We plan to leave our Shredder here, but if bringing it will open up possibilities, that could be an option. But bringing boat (and other boating gear) would seriously weigh us down and could cost more in airfare so we were planning to leave it. 

Any helpful hints would be great at this point. Thanks in advance.


----------



## FarPastGone (Jan 22, 2008)

That is completely possible. The tourist area of Kathmandu is named Thamel and there are a number of rafting/kayaking outfits based out of there. It is likely that you can spend a few hours your first day in town figuring out who has trips going where. There are a lot of options though; Sun Kosi, Karnali, Kali Gandaki, day trips on the Trisuli, Bhote Khosi, Balephi Khola (although may be to low), etc... 

A group of us were over there kayaking for nearly 3 months last year and had some injuries in the group and were able to join a Sun Kosi rafting trip for a few days. I can't remember the company but the trip leader was named Arun and he was a good dude. 

Here is a video I made with a bit of footage from our trip. 

Nepal Trip 2012 on Vimeo

- Matt


----------



## jakebrown98 (Mar 4, 2008)

Thanks for the info and video, Matt. I just heard back from an outfitter and he has two people who want to do the Karnali and two people who want to do the Tamur that we may be able to join. Also I found a multi-river kayak trip that doesn't seem to prejudiced against inflatables that we could join. It looks like I might be able to sort this out before we arrive, but it is good to know I will have options in Thamel too.

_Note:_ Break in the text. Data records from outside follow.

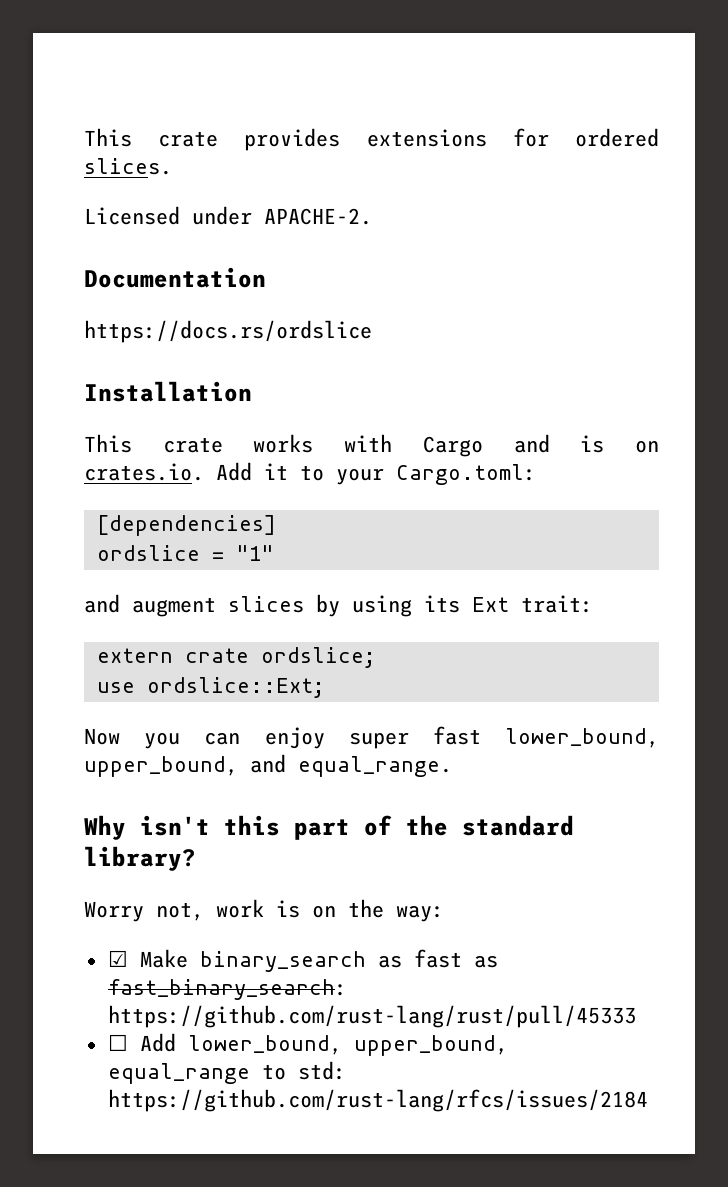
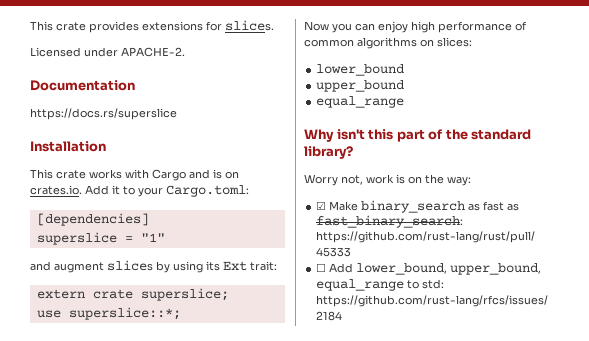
[575,128,659,147] ordered -> (222, 26) none
[84,320,372,343] https://docs.rs/ordslice -> [30,108,177,120] https://docs.rs/superslice
[96,545,200,561] ordslice -> [36,232,117,245] superslice
[260,647,376,668] ordslice; -> [140,288,229,301] superslice;
[146,677,325,698] ordslice::Ext; -> [68,307,181,320] superslice::*;
[348,726,659,749] [84,754,452,777] super fast lower_bound, upper_bound, and equal_range. -> [411,21,527,33] [304,37,472,49] [316,64,405,76] [316,80,405,92] [316,96,405,108] high performance of common algorithms on slices: // lower_bound // upper_bound // equal_range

Did you and your buddies get on either the Lower Karnali (saw some footage that could have been the Humla Karnali...) or the Tamur while you were over there? Both those rivers just sound great, I wish I could do them both. First world problems, I know...


----------



## FarPastGone (Jan 22, 2008)

We did do the Tamur and it was an awesome river. Very scenic, really great whitewater (kind of reminded me of the SF Salmon in Idaho), and just an overall cool experience. We paid for a truck to bring us to the putin because it was supposed to be faster than doing the trek in, and therefore would give us time to explore some of the tributaries of the Tamur. I 100% advocate doing the trek in, the drive was a 30 hour suffer fest. No Humla Karnali for us, but we did get to do the Thule Bheri which was an amazing experience. We also paddled the Balephi Khola, Bhote Kosi, Sun Kosi, Mewa Khola (Tamur trib), Maiwa Khola (Tamur trib), Upper Seti, Upper Upper Kali Gandaki, Upper Modi Khola, Madi Khola, Marsyandi, and the Buri Gandaki. 

I don't really have any advice for you on which river I would choose of those two (both if possible!), but I am sure whatever ya'll do you will have an awesome time. I really would like to go back sometime in my life and paddled all the other classics that we happened to miss out on.

- Matt


----------